# Light bands on negatives



## 70to210mmf4 (Apr 13, 2020)

When I processed my last roll it came out with these strange light bands I've never seen before. Does anyone know what they are? Could it be because my fixer might be getting a bit stale?


----------



## IanG (Apr 13, 2020)

Looks more like contamination, maybe the reel wasn't clean and had traces of fixer.

Ian


----------



## dxqcanada (Apr 13, 2020)

re-fix and wash the film, using fresh fixer ... see if they go away


----------



## 480sparky (Apr 13, 2020)

dxqcanada said:


> re-fix and wash the film, using fresh fixer ... see if they go away



+1.


----------



## 70to210mmf4 (Apr 13, 2020)

dxqcanada said:


> re-fix and wash the film, using fresh fixer ... see if they go away


Do you mean re-fix the already processed film?

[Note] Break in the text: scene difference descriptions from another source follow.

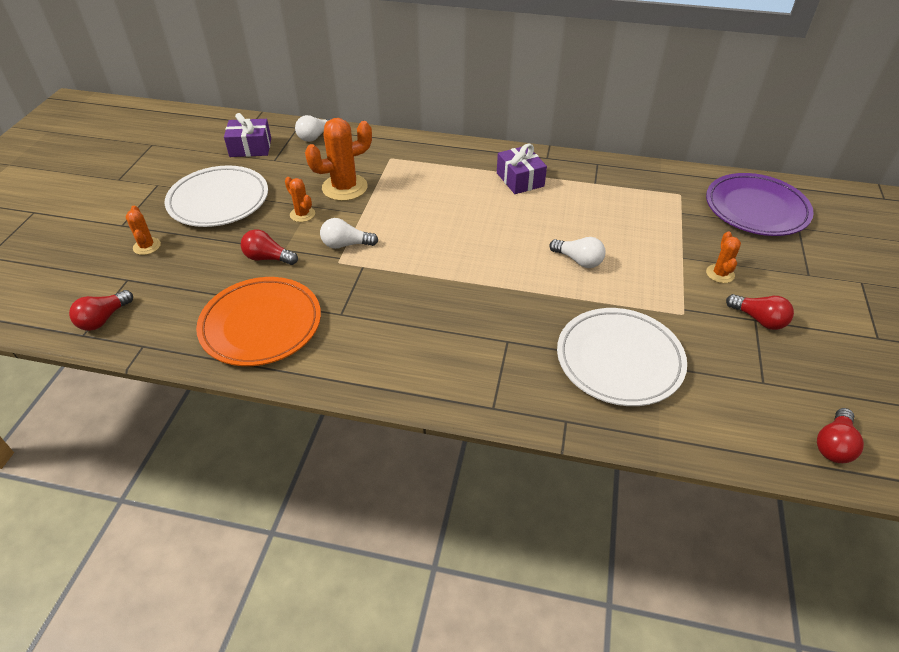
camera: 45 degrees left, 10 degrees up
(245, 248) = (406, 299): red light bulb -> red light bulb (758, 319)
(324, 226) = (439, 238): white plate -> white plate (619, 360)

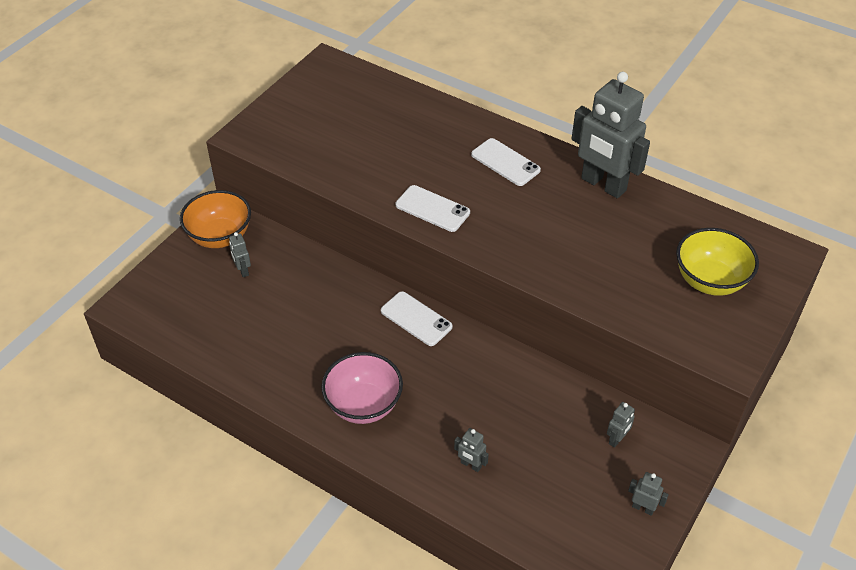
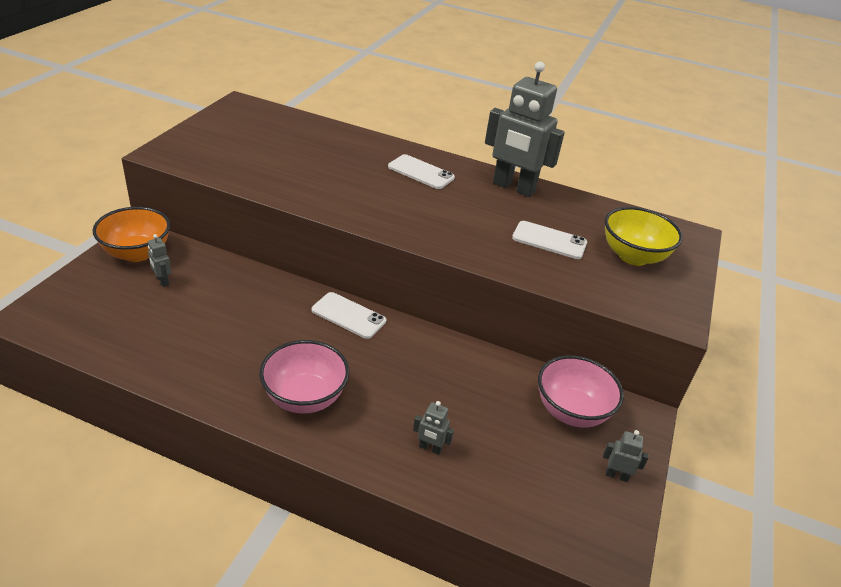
camera: 15 degrees left, 10 degrees down
(432, 209) = (359, 207): white phone -> white phone (549, 240)
(617, 439) = (571, 411): grey robot -> pink bowl

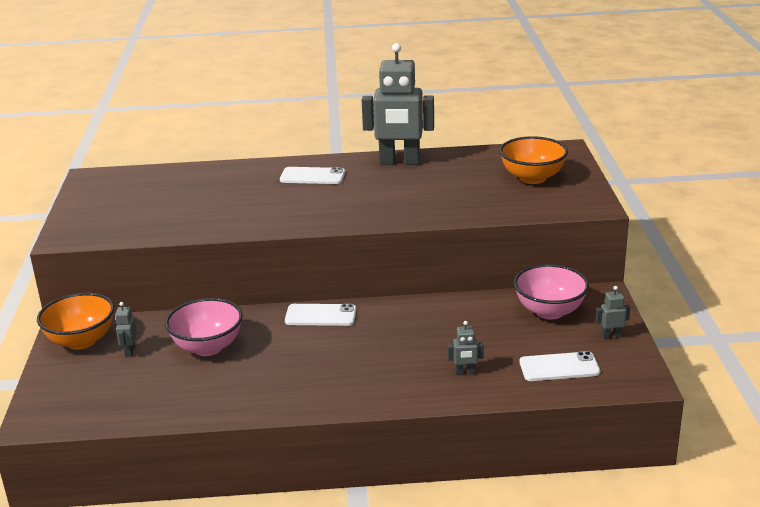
camera: 20 degrees left, 10 degrees down
(162, 281) = (130, 351): grey robot -> grey robot turned 60 degrees clockwise
(305, 397) = (338, 380): pink bowl -> pink bowl (208, 347)
(549, 240) = (461, 189): white phone -> white phone (559, 367)
(633, 256) = (532, 178): yellow bowl -> orange bowl

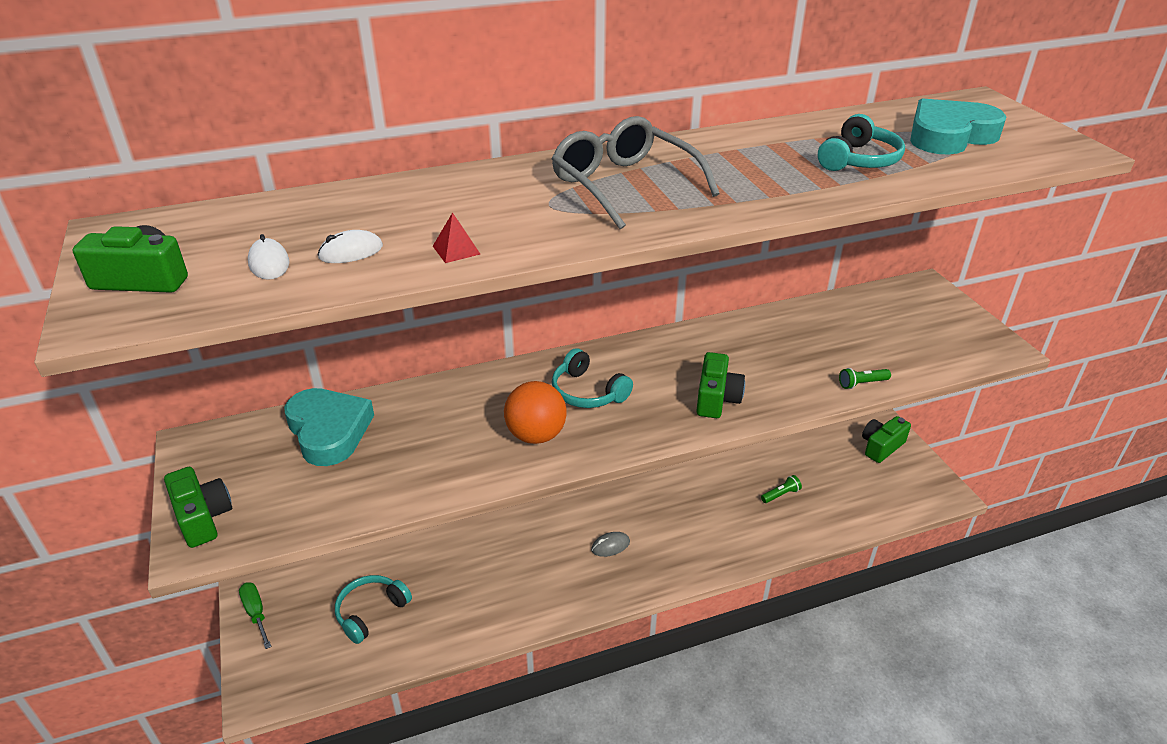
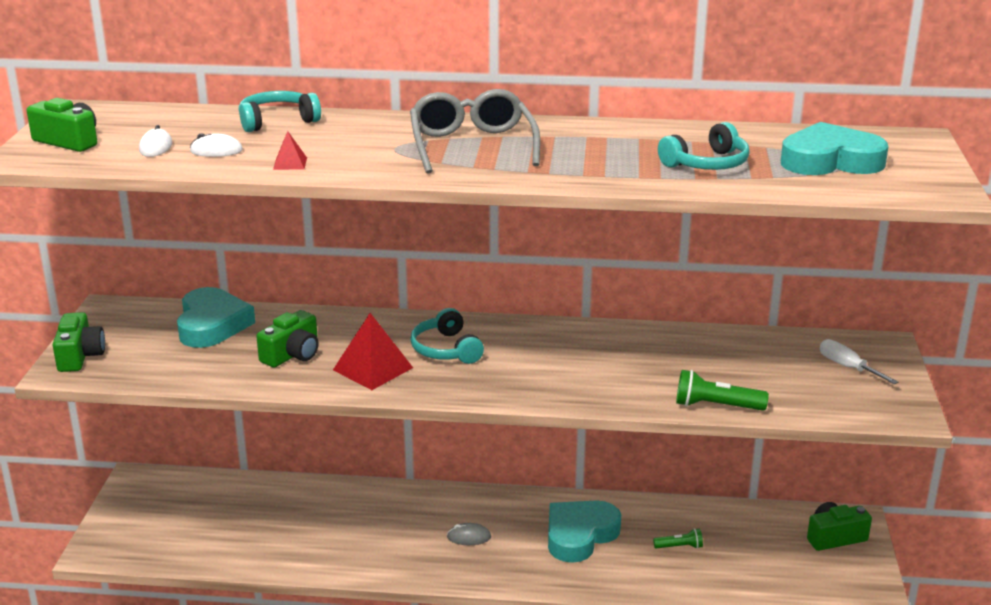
camera: 25 degrees right, 10 degrees down
(256, 613) = (130, 494): green screwdriver -> none
(371, 612) = (221, 521): turquoise headphones -> turquoise headphones (277, 121)
(536, 435) = (373, 368): orange ball -> red pyramid
(698, 511) = (579, 535): none -> turquoise heart
(716, 398) = (559, 382): green camera -> green camera (292, 354)
(862, 383) = (716, 406): green flashlight -> green flashlight, size x1.63
(920, 314) = (847, 367): none -> white screwdriver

Can that be done? I've already cut them up.


----------



## webestang64 (Apr 13, 2020)

70to210mmf4 said:


> dxqcanada said:
> 
> 
> > re-fix and wash the film, using fresh fixer ... see if they go away
> ...



Yes you can re-fix them. You could use a tray to re-fix/wash just make sure the emulsion is facing up.


----------



## 480sparky (Apr 13, 2020)

70to210mmf4 said:


> dxqcanada said:
> 
> 
> > re-fix and wash the film, using fresh fixer ... see if they go away
> ...



Just drop them into an open tray of fixer.  Swish 'em around a bit.


----------



## 70to210mmf4 (Apr 13, 2020)

Thanks I'll give that a try.


----------